Thinking about college: think also about career

By College Advice

College counseling has become an increasing part of our work at The Learning Consultants.  We have several excellent counselors based along the Shoreline of CT and into Fairfield County.  And a bigger part of my specific work has been career counseling in the context of college counseling.

Since my own career change is part of the reason, I started our subsidiary,  Career Counseling Connecticut, I’ll relay my story:

When I am asked which book had the greatest career impact for me, I give what others think is a surprising answer: Man’s Search For Meaning by Victor Frankl.  Frankl’s true account of his days in a Nazi concentration account presents one of the most compelling demonstrations of the philosophical truth that our lives really are what we think about our lives, more than external circumstance,  Buddhists, Stoic philosophers, cognitive behavioral therapists, and others have come to similar conclusions.  But Frankl was put to the test and he wrote: “between stimulus and response, there is freedom to choose” to capture the notion that we can process our thoughts differently.  Those who survived the camps suffered mightily but clung on to a glimmer of hope that all stemmed from the same view that life has meaning.  For each, the meaning might have been different with family being the most significant reason.

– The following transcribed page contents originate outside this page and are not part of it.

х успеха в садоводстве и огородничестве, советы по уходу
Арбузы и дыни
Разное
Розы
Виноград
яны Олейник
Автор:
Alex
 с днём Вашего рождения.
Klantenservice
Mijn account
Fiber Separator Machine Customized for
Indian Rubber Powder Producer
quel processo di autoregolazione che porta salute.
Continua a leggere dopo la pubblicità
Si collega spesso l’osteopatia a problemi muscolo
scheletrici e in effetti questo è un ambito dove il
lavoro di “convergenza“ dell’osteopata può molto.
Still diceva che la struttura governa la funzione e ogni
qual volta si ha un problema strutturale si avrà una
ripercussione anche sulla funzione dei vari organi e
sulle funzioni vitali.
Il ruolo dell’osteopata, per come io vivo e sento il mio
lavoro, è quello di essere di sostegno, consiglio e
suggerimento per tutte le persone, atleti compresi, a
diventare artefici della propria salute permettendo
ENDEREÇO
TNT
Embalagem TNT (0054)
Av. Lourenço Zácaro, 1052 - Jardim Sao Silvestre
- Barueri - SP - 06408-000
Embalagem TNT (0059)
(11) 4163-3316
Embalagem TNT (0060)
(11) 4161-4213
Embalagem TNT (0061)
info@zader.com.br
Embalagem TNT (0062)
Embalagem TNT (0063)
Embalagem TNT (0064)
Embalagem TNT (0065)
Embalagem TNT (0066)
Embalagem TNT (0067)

While I was never one to simply let life take me in any direction, I did find myself feeling trapped when I was practicing law.  Having told people since the age of 10 that I was going to be an attorney – a thought (stimulus) planted in my brain from my mother and then cultivated through both public approval from adults and rational evidence from school and my interests – and then having spent more than a decade in law school and law jobs, my response was the very natural one: stay as a lawyer.

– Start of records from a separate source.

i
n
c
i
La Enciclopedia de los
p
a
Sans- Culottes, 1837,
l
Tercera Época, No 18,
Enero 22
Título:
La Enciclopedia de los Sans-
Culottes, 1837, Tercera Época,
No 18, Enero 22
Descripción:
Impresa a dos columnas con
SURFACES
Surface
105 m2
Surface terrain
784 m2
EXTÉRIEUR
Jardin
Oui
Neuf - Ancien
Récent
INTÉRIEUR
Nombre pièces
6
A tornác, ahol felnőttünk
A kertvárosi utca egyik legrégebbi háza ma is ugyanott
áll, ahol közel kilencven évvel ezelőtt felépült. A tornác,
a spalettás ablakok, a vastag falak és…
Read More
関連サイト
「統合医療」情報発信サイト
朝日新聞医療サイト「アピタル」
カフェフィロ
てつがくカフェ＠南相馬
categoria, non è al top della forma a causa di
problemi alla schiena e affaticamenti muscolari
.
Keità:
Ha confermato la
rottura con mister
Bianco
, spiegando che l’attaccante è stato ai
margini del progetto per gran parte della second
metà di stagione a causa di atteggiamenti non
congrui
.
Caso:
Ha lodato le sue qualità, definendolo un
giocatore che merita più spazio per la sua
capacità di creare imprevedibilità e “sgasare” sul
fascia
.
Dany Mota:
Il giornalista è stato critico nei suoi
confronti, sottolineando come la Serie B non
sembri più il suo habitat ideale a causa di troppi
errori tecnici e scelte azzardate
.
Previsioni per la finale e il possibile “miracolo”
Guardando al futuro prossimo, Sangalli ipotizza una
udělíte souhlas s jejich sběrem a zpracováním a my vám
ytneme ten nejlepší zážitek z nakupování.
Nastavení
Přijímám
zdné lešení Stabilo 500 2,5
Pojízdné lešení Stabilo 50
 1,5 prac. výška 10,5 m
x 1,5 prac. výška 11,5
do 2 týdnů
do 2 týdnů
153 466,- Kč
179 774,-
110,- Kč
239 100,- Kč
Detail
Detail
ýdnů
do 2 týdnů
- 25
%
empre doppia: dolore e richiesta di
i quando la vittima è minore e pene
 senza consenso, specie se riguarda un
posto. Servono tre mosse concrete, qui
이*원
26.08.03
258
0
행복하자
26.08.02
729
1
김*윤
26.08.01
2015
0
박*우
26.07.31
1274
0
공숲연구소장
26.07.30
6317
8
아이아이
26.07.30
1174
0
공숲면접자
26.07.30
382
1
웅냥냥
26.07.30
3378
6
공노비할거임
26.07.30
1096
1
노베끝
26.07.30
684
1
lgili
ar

But the better part of me knew I had freedom to choose.  In addition, Frankl’s other dominant focus was on meaning.  Very clearly, those who served others had greater purposefulness in their lives. The most authentic reason I had for becoming an attorney was that I wanted to make a positive difference in the lives of others.  When I was in public service, I thought I was but in private practice, not so much.  The thought that I could make a difference through education-counseling was the “calling for meaning” that led me to finally make my break.